Así lo hizo; luego se detuvo en la alfombra con las manos a la espalda.

—Menuda expresión tienes —prosiguió, sin dejar de mirar a Caroline con sus ojos penetrantes, aunque sin hostilidad, sino más bien compasivamente—. Maravillosamente independiente pareces, cierva herida que busca la soledad. ¿Temes que Shirley te incordie si descubre que estás herida y que sangras?

—Jamás temo a Shirley.

—Pero algunas veces no te gusta; a menudo la evitas. Shirley sabe cuándo la desaíran y la rehúyen. Si anoche no hubieras vuelto a casa en compañía de quien lo hiciste, hoy serías una muchacha diferente. ¿A qué hora llegasteis a la rectoría?

—A las diez.

—¡Umm! Tardasteis tres cuartos de hora en recorrer kilómetro y medio. ¿Fuiste tú o fue Moore el que se demoró tanto?

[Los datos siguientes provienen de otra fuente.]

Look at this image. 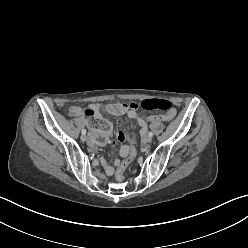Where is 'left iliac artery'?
Masks as SVG:
<instances>
[{
  "mask_svg": "<svg viewBox=\"0 0 248 248\" xmlns=\"http://www.w3.org/2000/svg\"><path fill=\"white\" fill-rule=\"evenodd\" d=\"M148 135H149L150 137H152V136H153V133H152V132H149Z\"/></svg>",
  "mask_w": 248,
  "mask_h": 248,
  "instance_id": "left-iliac-artery-1",
  "label": "left iliac artery"
}]
</instances>
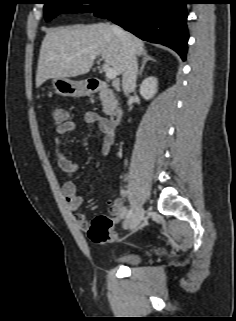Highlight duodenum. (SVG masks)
<instances>
[{"label": "duodenum", "mask_w": 236, "mask_h": 321, "mask_svg": "<svg viewBox=\"0 0 236 321\" xmlns=\"http://www.w3.org/2000/svg\"><path fill=\"white\" fill-rule=\"evenodd\" d=\"M88 88H89V91L93 93L101 92L106 95L111 94V91L107 86L106 82L98 78H93L89 80ZM122 117H123V111L120 108L113 107L109 110V120L113 124H118L121 121Z\"/></svg>", "instance_id": "410a0bca"}]
</instances>
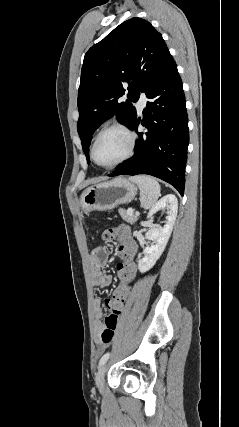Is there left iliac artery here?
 I'll use <instances>...</instances> for the list:
<instances>
[{
    "label": "left iliac artery",
    "instance_id": "left-iliac-artery-1",
    "mask_svg": "<svg viewBox=\"0 0 239 427\" xmlns=\"http://www.w3.org/2000/svg\"><path fill=\"white\" fill-rule=\"evenodd\" d=\"M109 357H110V353L109 352L105 353L99 361V367L102 366L109 359Z\"/></svg>",
    "mask_w": 239,
    "mask_h": 427
}]
</instances>
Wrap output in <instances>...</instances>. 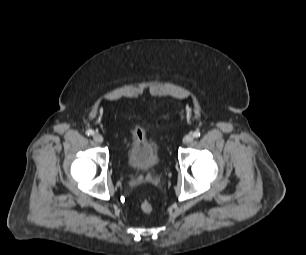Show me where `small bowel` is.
Returning a JSON list of instances; mask_svg holds the SVG:
<instances>
[{"label":"small bowel","mask_w":306,"mask_h":255,"mask_svg":"<svg viewBox=\"0 0 306 255\" xmlns=\"http://www.w3.org/2000/svg\"><path fill=\"white\" fill-rule=\"evenodd\" d=\"M133 137L137 140H142L144 138V133L142 130L140 129H136L134 132H133Z\"/></svg>","instance_id":"obj_1"}]
</instances>
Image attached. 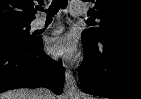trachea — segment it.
Returning a JSON list of instances; mask_svg holds the SVG:
<instances>
[{"mask_svg": "<svg viewBox=\"0 0 141 99\" xmlns=\"http://www.w3.org/2000/svg\"><path fill=\"white\" fill-rule=\"evenodd\" d=\"M67 4L68 0H53L51 6L46 10L47 20L51 21L52 17L57 14L60 8L65 9L67 7ZM40 9L41 7L39 8V10Z\"/></svg>", "mask_w": 141, "mask_h": 99, "instance_id": "obj_1", "label": "trachea"}]
</instances>
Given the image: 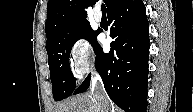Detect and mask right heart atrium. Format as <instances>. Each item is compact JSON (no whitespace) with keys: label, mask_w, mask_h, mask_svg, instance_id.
Wrapping results in <instances>:
<instances>
[{"label":"right heart atrium","mask_w":193,"mask_h":112,"mask_svg":"<svg viewBox=\"0 0 193 112\" xmlns=\"http://www.w3.org/2000/svg\"><path fill=\"white\" fill-rule=\"evenodd\" d=\"M69 63L73 73L85 76L94 66V55L85 35L76 36L69 45Z\"/></svg>","instance_id":"obj_1"}]
</instances>
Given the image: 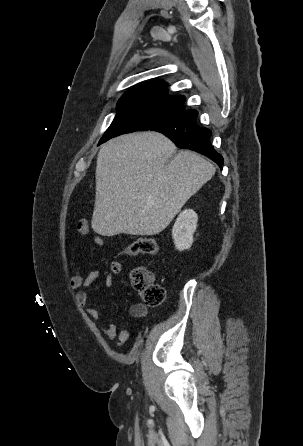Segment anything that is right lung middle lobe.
<instances>
[{
	"label": "right lung middle lobe",
	"instance_id": "dd1d6c3e",
	"mask_svg": "<svg viewBox=\"0 0 303 446\" xmlns=\"http://www.w3.org/2000/svg\"><path fill=\"white\" fill-rule=\"evenodd\" d=\"M184 98H175L167 104L164 109L151 110L141 107H121L118 106V112L99 141V145L107 140L121 134L141 130L146 125L157 120L162 116L175 113L184 108Z\"/></svg>",
	"mask_w": 303,
	"mask_h": 446
}]
</instances>
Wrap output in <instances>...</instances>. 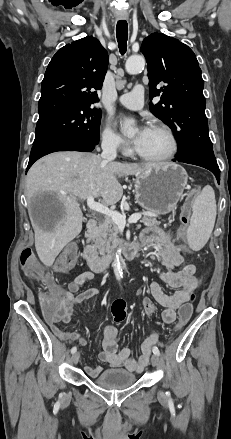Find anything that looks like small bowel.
I'll list each match as a JSON object with an SVG mask.
<instances>
[{
	"label": "small bowel",
	"instance_id": "small-bowel-1",
	"mask_svg": "<svg viewBox=\"0 0 231 439\" xmlns=\"http://www.w3.org/2000/svg\"><path fill=\"white\" fill-rule=\"evenodd\" d=\"M141 240L145 244L158 246L161 262L167 268L166 271L160 273L159 277L165 285L175 289V291L168 293L158 282L151 283L150 291L153 298L165 307L162 313L163 321L168 324L173 323L177 319L179 305L188 302L189 294H195L201 283V280L195 276L196 267L193 264H184L186 246L182 242H176L173 232L151 227L143 231ZM177 267L181 268L174 271L173 269ZM93 279L94 273L85 271L69 282L65 289H60L61 297L55 311V318L54 320H48L53 333L60 339L79 340L82 345H86V339L80 333L62 331L57 325L60 322L69 323L78 304L99 294L97 288H90L77 293L83 284ZM140 310L144 315H152L156 311V306L149 298L144 297L140 302ZM117 334L118 330L114 325L102 324L100 326L99 337L102 351L99 354V359L111 367L123 366L129 371L141 372L148 365L151 347L157 343L158 335L151 333L141 344V355L134 358L130 348L118 349ZM102 370L103 367L99 365H87L85 367V371L91 377L98 376Z\"/></svg>",
	"mask_w": 231,
	"mask_h": 439
}]
</instances>
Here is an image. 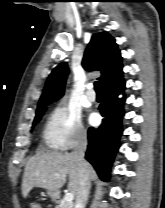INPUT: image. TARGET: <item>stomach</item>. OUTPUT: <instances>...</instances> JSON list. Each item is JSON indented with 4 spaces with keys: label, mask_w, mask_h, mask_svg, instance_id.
<instances>
[{
    "label": "stomach",
    "mask_w": 165,
    "mask_h": 208,
    "mask_svg": "<svg viewBox=\"0 0 165 208\" xmlns=\"http://www.w3.org/2000/svg\"><path fill=\"white\" fill-rule=\"evenodd\" d=\"M48 195L52 200H56L59 197V193L56 191H48Z\"/></svg>",
    "instance_id": "1"
}]
</instances>
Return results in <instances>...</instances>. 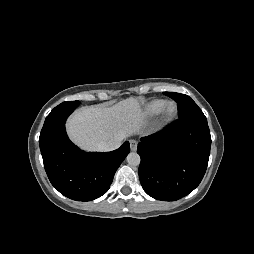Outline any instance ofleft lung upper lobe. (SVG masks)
<instances>
[{
  "mask_svg": "<svg viewBox=\"0 0 254 254\" xmlns=\"http://www.w3.org/2000/svg\"><path fill=\"white\" fill-rule=\"evenodd\" d=\"M164 94L177 102L179 118L197 117L206 119L201 109L189 96L174 92H164Z\"/></svg>",
  "mask_w": 254,
  "mask_h": 254,
  "instance_id": "1",
  "label": "left lung upper lobe"
}]
</instances>
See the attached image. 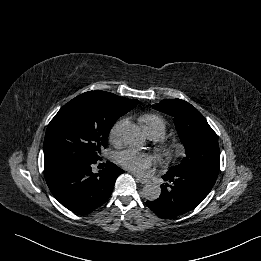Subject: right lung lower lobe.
Here are the masks:
<instances>
[{
  "label": "right lung lower lobe",
  "mask_w": 261,
  "mask_h": 261,
  "mask_svg": "<svg viewBox=\"0 0 261 261\" xmlns=\"http://www.w3.org/2000/svg\"><path fill=\"white\" fill-rule=\"evenodd\" d=\"M97 159H67L44 163V176L53 196L67 209L89 214L110 197L116 178L124 173L111 162L98 173L92 167Z\"/></svg>",
  "instance_id": "right-lung-lower-lobe-1"
}]
</instances>
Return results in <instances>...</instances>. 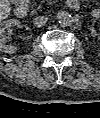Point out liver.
Here are the masks:
<instances>
[{
    "label": "liver",
    "instance_id": "1",
    "mask_svg": "<svg viewBox=\"0 0 100 118\" xmlns=\"http://www.w3.org/2000/svg\"><path fill=\"white\" fill-rule=\"evenodd\" d=\"M0 8H1L2 18H6L11 10L9 1L8 0H1L0 1Z\"/></svg>",
    "mask_w": 100,
    "mask_h": 118
}]
</instances>
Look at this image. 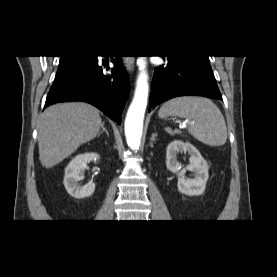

—Shirley, estás diciendo tonterías.

—Él dijo tonterías, de eso no me cabe la menor duda, o lo parecía, que es mil veces peor; veo el reflejo de sus ojos en tu frente en este momento. Estaría dispuesta a desafiarlo si consiguiera un padrino digno de confianza. Estoy desesperadamente irritada; lo estaba anoche y lo he estado todo el día.

»No me preguntas por qué —prosiguió, después de una pausa—, pequeña criatura callada y excesivamente modesta, y no mereces que derrame mis secretos sobre tu regazo sin que me lo pidas. A fe mía que ayer por la noche me sentía con ganas de seguir a Moore con intenciones aviesas: tengo pistolas, y sé usarlas.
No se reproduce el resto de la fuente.